Saved entries:
━━━━━━━━━━━━━━━━

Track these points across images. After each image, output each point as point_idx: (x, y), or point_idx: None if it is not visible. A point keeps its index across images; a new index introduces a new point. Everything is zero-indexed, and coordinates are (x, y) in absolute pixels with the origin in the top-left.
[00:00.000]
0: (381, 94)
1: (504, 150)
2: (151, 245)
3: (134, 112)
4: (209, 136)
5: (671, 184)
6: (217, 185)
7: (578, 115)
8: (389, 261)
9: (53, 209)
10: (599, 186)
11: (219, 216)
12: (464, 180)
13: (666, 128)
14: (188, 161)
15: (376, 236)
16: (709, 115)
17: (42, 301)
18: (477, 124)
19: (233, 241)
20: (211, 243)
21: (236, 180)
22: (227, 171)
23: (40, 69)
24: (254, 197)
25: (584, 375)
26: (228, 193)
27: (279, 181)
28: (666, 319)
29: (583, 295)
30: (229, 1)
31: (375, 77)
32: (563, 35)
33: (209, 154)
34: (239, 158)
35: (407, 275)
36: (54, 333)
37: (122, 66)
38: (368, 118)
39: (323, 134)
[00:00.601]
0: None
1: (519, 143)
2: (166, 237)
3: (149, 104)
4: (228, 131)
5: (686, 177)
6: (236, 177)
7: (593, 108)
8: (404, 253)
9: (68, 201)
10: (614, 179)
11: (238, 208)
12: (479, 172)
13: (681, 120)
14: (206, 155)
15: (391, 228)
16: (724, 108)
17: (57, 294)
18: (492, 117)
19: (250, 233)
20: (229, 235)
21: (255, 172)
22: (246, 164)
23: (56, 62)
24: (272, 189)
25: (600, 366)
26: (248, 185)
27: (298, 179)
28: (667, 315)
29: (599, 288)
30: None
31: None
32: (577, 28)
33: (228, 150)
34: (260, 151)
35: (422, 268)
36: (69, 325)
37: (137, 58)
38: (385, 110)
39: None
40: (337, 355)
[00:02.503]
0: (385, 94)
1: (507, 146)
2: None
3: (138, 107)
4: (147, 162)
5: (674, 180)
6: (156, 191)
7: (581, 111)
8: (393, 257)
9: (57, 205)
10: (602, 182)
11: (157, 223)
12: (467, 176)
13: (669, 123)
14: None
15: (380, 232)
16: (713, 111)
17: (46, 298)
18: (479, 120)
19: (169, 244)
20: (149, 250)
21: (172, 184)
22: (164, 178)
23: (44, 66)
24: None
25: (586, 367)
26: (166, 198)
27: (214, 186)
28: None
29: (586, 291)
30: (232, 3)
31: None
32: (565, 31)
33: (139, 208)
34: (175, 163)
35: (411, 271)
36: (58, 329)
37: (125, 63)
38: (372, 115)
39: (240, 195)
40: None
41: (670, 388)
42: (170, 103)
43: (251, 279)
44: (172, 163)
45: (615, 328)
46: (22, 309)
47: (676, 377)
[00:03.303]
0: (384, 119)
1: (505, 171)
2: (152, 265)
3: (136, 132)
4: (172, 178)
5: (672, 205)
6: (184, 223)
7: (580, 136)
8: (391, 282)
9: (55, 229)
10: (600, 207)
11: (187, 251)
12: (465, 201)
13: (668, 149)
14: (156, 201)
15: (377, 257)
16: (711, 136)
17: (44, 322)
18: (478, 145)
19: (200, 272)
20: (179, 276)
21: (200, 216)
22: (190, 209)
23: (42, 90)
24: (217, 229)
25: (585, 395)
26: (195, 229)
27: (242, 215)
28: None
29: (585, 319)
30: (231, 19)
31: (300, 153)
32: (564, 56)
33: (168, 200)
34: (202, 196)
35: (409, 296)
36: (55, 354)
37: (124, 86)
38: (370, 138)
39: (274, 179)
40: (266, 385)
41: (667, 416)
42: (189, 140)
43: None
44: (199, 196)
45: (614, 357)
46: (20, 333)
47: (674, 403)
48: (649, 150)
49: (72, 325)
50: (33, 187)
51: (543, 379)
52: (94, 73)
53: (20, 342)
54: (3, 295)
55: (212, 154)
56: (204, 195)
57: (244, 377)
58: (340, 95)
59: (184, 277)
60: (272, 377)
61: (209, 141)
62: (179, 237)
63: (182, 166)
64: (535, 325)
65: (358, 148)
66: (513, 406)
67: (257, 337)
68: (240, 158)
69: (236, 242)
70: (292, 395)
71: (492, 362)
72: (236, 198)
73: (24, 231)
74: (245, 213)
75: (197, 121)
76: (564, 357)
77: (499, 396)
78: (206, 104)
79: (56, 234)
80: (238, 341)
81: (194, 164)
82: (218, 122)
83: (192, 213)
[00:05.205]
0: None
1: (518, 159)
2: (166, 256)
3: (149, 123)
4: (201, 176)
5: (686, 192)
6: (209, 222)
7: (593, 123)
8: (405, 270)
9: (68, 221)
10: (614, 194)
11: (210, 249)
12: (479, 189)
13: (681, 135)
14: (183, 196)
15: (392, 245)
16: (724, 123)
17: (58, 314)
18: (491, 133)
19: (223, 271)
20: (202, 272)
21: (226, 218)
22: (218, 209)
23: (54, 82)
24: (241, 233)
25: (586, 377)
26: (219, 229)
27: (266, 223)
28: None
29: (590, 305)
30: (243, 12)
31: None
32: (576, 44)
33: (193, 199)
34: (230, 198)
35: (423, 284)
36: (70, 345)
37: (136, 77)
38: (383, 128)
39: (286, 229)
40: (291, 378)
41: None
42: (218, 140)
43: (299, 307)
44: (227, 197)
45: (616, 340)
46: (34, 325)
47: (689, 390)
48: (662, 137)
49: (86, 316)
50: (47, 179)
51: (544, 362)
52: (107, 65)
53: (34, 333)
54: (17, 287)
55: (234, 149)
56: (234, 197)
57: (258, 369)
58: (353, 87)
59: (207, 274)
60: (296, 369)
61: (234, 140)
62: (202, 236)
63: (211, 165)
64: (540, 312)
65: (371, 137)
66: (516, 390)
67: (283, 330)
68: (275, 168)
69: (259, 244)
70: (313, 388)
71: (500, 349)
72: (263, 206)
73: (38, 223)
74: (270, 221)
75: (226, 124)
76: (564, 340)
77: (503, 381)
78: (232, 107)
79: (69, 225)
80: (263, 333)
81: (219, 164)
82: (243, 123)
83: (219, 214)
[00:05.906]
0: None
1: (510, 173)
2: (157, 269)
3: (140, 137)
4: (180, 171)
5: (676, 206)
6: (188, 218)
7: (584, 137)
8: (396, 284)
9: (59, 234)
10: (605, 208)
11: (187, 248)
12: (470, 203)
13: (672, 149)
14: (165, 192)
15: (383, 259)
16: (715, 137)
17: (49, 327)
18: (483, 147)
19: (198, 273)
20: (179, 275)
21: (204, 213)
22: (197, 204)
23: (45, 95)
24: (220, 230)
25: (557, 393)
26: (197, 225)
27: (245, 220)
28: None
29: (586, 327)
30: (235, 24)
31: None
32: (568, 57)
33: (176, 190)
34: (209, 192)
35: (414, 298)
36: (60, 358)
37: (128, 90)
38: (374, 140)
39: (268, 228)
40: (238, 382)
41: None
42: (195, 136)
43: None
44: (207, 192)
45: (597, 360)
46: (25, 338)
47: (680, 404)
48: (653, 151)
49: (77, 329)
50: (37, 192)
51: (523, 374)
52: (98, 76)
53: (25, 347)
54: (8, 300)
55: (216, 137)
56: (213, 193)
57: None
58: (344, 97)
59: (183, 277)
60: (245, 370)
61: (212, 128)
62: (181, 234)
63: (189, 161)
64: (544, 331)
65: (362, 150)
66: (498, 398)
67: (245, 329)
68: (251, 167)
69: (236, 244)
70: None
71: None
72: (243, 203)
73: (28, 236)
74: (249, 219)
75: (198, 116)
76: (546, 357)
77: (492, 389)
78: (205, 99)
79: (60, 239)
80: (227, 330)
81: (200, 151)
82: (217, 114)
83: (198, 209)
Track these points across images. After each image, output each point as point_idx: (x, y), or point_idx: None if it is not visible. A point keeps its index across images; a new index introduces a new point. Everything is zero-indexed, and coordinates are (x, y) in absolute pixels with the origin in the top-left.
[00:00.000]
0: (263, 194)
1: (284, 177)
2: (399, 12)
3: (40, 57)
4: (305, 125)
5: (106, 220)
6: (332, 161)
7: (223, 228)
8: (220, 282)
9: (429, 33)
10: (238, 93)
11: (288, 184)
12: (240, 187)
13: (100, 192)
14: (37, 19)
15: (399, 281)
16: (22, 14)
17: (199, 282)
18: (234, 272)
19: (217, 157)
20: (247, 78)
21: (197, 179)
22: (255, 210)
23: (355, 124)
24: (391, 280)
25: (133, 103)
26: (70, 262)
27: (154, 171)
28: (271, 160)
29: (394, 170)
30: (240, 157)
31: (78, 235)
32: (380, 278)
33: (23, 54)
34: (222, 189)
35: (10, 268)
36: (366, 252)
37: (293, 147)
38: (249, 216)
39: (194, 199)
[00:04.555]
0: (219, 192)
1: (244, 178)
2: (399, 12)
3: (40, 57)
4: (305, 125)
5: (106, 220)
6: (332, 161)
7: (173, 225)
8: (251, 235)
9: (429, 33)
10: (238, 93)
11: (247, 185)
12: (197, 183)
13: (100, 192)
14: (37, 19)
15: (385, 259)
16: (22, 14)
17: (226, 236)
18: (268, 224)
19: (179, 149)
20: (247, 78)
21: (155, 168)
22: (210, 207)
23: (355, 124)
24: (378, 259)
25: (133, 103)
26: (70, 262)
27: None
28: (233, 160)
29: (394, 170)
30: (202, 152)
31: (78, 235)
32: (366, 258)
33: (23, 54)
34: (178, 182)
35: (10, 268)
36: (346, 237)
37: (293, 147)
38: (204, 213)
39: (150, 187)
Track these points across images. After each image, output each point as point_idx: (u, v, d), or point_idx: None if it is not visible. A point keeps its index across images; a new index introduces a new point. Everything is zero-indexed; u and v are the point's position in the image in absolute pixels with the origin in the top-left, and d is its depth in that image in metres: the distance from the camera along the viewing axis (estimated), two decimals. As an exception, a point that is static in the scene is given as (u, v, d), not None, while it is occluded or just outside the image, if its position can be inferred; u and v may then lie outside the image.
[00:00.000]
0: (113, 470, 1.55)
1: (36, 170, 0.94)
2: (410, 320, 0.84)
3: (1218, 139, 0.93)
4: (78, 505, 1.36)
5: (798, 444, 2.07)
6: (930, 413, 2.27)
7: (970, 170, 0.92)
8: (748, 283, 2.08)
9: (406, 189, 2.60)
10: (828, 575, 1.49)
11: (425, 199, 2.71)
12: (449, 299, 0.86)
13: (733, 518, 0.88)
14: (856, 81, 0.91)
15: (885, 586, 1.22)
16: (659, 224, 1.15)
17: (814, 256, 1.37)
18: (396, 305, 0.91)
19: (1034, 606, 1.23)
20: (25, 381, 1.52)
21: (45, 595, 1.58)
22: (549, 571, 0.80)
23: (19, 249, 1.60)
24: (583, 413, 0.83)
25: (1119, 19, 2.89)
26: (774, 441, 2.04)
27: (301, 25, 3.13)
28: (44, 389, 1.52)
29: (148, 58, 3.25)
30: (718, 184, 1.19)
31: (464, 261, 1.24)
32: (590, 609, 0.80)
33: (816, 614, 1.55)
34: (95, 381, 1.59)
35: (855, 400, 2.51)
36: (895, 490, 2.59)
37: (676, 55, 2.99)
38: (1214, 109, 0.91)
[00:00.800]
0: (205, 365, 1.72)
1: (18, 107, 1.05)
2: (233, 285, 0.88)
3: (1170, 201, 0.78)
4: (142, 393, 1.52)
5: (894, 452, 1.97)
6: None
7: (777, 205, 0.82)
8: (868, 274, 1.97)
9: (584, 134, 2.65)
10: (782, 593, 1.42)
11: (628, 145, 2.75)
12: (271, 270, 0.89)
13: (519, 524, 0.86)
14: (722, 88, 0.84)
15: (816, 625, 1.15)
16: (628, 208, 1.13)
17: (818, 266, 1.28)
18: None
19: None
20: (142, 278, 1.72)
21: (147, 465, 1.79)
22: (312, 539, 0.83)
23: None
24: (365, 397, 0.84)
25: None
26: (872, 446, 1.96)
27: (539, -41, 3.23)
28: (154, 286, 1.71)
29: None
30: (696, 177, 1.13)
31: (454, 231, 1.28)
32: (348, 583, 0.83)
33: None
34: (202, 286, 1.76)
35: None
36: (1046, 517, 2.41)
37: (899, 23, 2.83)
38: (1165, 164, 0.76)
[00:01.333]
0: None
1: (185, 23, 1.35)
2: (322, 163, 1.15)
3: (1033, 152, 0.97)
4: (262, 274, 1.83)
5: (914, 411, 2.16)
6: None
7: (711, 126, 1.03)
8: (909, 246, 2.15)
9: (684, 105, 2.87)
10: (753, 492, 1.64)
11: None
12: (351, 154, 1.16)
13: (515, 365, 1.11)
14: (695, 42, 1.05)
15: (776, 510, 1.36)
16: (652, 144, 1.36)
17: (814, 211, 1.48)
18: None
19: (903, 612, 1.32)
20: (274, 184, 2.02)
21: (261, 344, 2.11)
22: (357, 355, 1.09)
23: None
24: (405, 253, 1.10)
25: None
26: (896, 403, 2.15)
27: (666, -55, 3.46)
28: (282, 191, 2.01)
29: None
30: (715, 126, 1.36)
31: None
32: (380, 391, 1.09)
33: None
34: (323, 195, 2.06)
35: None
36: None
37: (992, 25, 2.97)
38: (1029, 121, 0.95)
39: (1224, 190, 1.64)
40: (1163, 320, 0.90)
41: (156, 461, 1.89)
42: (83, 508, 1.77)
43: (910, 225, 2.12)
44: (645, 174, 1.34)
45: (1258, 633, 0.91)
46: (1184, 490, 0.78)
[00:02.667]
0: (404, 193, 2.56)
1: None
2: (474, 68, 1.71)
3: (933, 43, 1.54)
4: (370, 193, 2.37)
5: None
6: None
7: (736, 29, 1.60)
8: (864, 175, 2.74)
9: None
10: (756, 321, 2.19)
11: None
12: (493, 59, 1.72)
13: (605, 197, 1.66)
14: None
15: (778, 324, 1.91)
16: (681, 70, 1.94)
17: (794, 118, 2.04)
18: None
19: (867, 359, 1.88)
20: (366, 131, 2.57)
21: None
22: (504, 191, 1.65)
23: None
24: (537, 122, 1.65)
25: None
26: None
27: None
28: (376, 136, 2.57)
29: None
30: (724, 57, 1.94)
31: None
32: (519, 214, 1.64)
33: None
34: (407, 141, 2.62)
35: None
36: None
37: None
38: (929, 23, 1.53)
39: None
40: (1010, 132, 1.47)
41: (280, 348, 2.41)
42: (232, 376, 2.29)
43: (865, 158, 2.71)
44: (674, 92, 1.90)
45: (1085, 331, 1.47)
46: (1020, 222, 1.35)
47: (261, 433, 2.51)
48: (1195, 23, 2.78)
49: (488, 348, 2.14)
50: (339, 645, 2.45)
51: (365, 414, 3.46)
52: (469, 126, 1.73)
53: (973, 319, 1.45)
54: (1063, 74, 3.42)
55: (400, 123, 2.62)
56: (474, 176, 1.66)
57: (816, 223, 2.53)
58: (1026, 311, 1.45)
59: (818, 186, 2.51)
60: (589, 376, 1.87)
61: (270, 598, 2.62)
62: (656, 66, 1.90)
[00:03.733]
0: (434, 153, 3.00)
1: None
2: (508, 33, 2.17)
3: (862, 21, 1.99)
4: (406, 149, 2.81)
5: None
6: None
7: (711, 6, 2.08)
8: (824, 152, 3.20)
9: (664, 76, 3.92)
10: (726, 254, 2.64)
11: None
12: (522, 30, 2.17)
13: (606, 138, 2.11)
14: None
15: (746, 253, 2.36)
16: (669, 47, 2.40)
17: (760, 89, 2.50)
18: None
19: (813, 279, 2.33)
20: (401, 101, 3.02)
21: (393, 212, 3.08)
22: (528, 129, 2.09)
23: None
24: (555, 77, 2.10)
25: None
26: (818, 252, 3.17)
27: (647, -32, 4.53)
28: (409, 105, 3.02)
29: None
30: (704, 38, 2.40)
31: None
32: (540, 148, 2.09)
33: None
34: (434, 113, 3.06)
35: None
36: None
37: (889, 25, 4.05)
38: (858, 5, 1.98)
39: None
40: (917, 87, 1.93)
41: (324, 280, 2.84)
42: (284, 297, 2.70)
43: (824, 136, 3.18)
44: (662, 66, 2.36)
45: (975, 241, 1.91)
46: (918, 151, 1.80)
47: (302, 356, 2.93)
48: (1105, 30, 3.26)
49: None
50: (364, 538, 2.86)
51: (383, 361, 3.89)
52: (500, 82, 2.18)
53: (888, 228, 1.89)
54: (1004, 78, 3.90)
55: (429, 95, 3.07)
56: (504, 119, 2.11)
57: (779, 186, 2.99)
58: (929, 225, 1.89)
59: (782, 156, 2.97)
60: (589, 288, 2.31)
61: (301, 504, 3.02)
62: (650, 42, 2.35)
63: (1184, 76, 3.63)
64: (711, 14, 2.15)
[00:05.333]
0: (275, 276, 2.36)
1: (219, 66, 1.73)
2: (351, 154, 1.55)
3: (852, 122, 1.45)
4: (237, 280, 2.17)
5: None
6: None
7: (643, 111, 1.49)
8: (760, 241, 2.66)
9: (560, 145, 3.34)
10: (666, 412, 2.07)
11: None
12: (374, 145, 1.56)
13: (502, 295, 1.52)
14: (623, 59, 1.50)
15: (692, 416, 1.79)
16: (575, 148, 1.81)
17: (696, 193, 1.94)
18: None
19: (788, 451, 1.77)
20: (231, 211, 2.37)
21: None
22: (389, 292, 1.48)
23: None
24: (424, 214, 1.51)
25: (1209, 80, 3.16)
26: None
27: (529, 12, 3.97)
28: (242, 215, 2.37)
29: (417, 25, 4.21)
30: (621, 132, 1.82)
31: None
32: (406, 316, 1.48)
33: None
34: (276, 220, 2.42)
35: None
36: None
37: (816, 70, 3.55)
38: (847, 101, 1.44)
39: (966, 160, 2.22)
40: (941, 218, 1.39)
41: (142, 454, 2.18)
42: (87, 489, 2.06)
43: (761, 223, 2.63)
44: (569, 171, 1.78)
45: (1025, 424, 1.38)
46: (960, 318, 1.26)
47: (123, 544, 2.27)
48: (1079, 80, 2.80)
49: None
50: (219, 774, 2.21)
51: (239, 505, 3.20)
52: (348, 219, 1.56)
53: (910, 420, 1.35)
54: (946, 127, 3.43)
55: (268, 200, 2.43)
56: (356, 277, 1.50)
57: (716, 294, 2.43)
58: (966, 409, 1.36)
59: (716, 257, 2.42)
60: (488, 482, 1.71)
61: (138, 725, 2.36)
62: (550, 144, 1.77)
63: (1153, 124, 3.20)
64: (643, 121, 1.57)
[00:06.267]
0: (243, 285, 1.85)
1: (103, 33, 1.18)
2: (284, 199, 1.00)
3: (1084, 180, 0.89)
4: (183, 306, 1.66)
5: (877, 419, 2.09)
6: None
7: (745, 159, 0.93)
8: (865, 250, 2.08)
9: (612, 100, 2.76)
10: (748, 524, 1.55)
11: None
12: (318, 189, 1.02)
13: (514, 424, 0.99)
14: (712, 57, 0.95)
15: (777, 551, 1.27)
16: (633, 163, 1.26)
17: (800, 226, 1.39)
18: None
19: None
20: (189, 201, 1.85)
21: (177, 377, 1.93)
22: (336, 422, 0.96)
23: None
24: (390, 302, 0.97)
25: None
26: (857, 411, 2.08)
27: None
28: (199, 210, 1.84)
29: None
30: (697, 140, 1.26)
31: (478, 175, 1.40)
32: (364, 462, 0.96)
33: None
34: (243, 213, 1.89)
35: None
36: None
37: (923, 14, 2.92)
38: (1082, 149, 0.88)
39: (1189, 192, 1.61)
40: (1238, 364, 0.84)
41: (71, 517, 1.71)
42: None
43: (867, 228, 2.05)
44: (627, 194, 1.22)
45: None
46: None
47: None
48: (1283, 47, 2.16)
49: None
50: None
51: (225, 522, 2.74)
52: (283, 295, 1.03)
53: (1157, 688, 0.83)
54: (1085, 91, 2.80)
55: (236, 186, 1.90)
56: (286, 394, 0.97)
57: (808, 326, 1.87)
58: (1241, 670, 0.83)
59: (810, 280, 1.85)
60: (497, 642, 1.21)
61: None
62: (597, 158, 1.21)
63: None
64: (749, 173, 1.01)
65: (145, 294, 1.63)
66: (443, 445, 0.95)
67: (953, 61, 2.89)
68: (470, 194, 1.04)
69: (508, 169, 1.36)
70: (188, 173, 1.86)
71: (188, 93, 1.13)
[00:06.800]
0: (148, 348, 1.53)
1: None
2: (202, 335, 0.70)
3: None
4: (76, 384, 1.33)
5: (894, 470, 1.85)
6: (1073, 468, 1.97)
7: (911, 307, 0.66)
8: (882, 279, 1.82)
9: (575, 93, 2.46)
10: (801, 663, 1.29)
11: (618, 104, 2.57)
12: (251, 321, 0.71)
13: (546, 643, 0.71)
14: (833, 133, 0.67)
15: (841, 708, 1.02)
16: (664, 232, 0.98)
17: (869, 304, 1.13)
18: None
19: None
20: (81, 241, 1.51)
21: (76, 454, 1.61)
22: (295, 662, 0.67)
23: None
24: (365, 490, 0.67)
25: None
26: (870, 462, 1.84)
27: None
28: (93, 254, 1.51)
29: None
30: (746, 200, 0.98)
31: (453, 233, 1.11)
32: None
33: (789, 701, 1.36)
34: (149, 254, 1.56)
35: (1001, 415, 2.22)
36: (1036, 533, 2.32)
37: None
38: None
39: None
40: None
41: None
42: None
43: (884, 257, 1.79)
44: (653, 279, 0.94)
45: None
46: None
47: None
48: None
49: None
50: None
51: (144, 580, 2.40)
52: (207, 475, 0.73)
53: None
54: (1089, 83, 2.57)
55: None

━━━━━━━━━━━━━━━━

Required action:
Emit an exact copy of the lines spanning the start of the records to the line containing "40: (337, 355)", inclusive, and no other output.

Exercise output:
Track these points across images. After each image, output each point as point_idx: (x, y), or point_idx: None if it is not visible. A point keeps its index across images; a new index introduces a new point. Everything is zero-indexed, and coordinates are (x, y) in absolute pixels with the origin in the top-left.
[00:00.000]
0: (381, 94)
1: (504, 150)
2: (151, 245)
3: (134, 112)
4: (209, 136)
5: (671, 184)
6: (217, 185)
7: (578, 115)
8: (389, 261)
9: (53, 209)
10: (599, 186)
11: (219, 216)
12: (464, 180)
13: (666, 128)
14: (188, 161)
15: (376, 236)
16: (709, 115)
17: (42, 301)
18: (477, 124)
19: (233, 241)
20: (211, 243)
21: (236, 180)
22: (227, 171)
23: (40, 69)
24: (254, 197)
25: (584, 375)
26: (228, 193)
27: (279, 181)
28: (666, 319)
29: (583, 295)
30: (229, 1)
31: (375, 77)
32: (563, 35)
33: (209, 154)
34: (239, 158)
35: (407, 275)
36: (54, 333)
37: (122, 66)
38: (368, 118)
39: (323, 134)
[00:00.601]
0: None
1: (519, 143)
2: (166, 237)
3: (149, 104)
4: (228, 131)
5: (686, 177)
6: (236, 177)
7: (593, 108)
8: (404, 253)
9: (68, 201)
10: (614, 179)
11: (238, 208)
12: (479, 172)
13: (681, 120)
14: (206, 155)
15: (391, 228)
16: (724, 108)
17: (57, 294)
18: (492, 117)
19: (250, 233)
20: (229, 235)
21: (255, 172)
22: (246, 164)
23: (56, 62)
24: (272, 189)
25: (600, 366)
26: (248, 185)
27: (298, 179)
28: (667, 315)
29: (599, 288)
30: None
31: None
32: (577, 28)
33: (228, 150)
34: (260, 151)
35: (422, 268)
36: (69, 325)
37: (137, 58)
38: (385, 110)
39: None
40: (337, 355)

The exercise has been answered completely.